One evening a message came from a customer: the noodles were soft and soggy.

For a noodle shop, that is not a small complaint. Noodles are the centre of the bowl. If they lose their bite, the whole dish collapses.

When I read the message, I did not rush to find someone responsible. Instead I traced the steps in my head. Was the dough slightly too wet that day? Was the water not fully boiling? Did the bowl wait too long for the delivery rider?

In a kitchen, nothing happens alone. Every bowl is the result of a sequence.

Later we gathered the team and went through the process together. Not to scold anyone, but to look for gaps. I always believe the first thing to control is what we can control. External factors come later. Sometimes when a rider arrives late, a staff member quietly remakes the noodles rather than serve a bowl that has already sat too long. It costs a few extra minutes and a little more money, but I never criticise that decision. When someone acts like that on their own, it means they understand the boundary.

A small restaurant grows through moments like this.

Strangely, many of the things I understand today did not begin in my own shop.

Years ago in Hong Kong, there were still real dai pai dongs — loud, smoky, and packed with people. From the street the scene looked chaotic. Flames jumped from the wok, voices echoed across the tables, orders flew in every direction.

But if you sat down and watched the owner for a while, the chaos slowly disappeared. He stood at the stove with the same calm expression no matter how busy the place became. Orders were shouted, repeated clearly, and understood instantly. A small gesture from him and the kitchen knew what to do next. Tables turned quickly, yet nothing felt rushed.

The noise belonged to the environment. The steadiness belonged to him.

At the time I simply thought he looked cool. Only later did I realise the reason. He understood the sequence of everything around him.

Another memory comes from a small cha chaan teng in Tsim Sha Tsui that I used to visit often. The owner liked to chat with customers about his children. Nothing serious, just ordinary small talk while the shop kept running in its busy rhythm. Some afternoons I would sit there with a bottle of fresh milk, a bowl of wonton noodles, and an egg tart while he came by for a moment.

What stayed with me was the taste of the wontons. The soup carried a hint of braised beef sauce, giving the bowl a flavour completely its own. The details of the shop may fade with time, but that taste still returns clearly. Looking back now, the place was memorable because the owner never tried to be anything other than himself.

Even earlier than that, during school holidays in Cornwall, my twin brother and I often stayed at a small Chinese restaurant run by my uncle and aunt. The family lived upstairs while the restaurant opened in the evening downstairs.

My aunt worked quietly in the kitchen every night, repeating the same rhythm — preparing, cooking, plating. My uncle moved between the tables greeting customers and pouring small shots of Chinese liquor from a green bottle whose name had something to do with bamboo. Old Chinese songs played while local villagers filled the room with laughter. Outside the village was quiet and cold. Inside the restaurant felt lively.

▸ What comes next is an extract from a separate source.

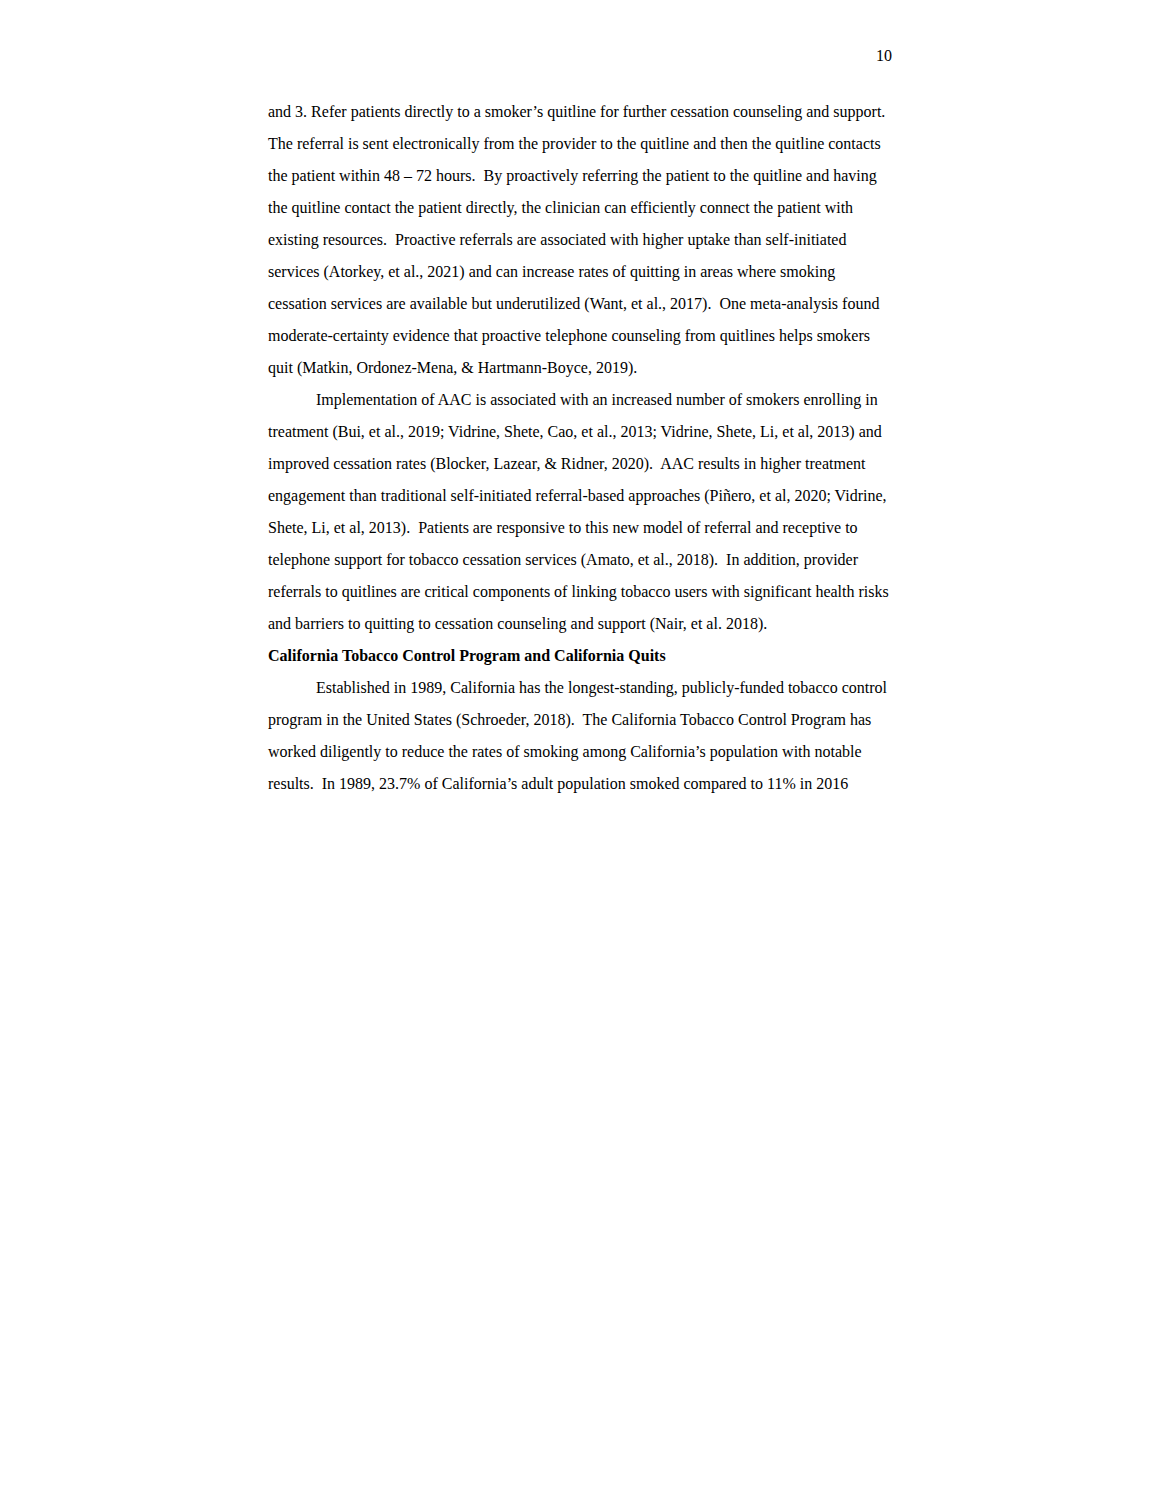10
and 3. Refer patients directly to a smoker’s quitline for further cessation counseling and support. The referral is sent electronically from the provider to the quitline and then the quitline contacts the patient within 48 – 72 hours. By proactively referring the patient to the quitline and having the quitline contact the patient directly, the clinician can efficiently connect the patient with existing resources. Proactive referrals are associated with higher uptake than self-initiated services (Atorkey, et al., 2021) and can increase rates of quitting in areas where smoking cessation services are available but underutilized (Want, et al., 2017). One meta-analysis found moderate-certainty evidence that proactive telephone counseling from quitlines helps smokers quit (Matkin, Ordonez-Mena, & Hartmann-Boyce, 2019).
Implementation of AAC is associated with an increased number of smokers enrolling in treatment (Bui, et al., 2019; Vidrine, Shete, Cao, et al., 2013; Vidrine, Shete, Li, et al, 2013) and improved cessation rates (Blocker, Lazear, & Ridner, 2020). AAC results in higher treatment engagement than traditional self-initiated referral-based approaches (Piñero, et al, 2020; Vidrine, Shete, Li, et al, 2013). Patients are responsive to this new model of referral and receptive to telephone support for tobacco cessation services (Amato, et al., 2018). In addition, provider referrals to quitlines are critical components of linking tobacco users with significant health risks and barriers to quitting to cessation counseling and support (Nair, et al. 2018).
California Tobacco Control Program and California Quits
Established in 1989, California has the longest-standing, publicly-funded tobacco control program in the United States (Schroeder, 2018). The California Tobacco Control Program has worked diligently to reduce the rates of smoking among California’s population with notable results. In 1989, 23.7% of California’s adult population smoked compared to 11% in 2016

Looking back now, the place worked because they understood each other. One carried the heat of the kitchen, the other the warmth of the room.

These memories return to me sometimes while standing in my own kitchen.

A bowl of noodles looks simple, but behind it is always a chain of small steps — timing, rhythm, trust, and people understanding their roles. When those pieces fall into place, even a busy kitchen feels calm.

Nothing grows in a sudden leap. It builds slowly, through small corrections and repeated effort, until one day the place simply runs the way it should.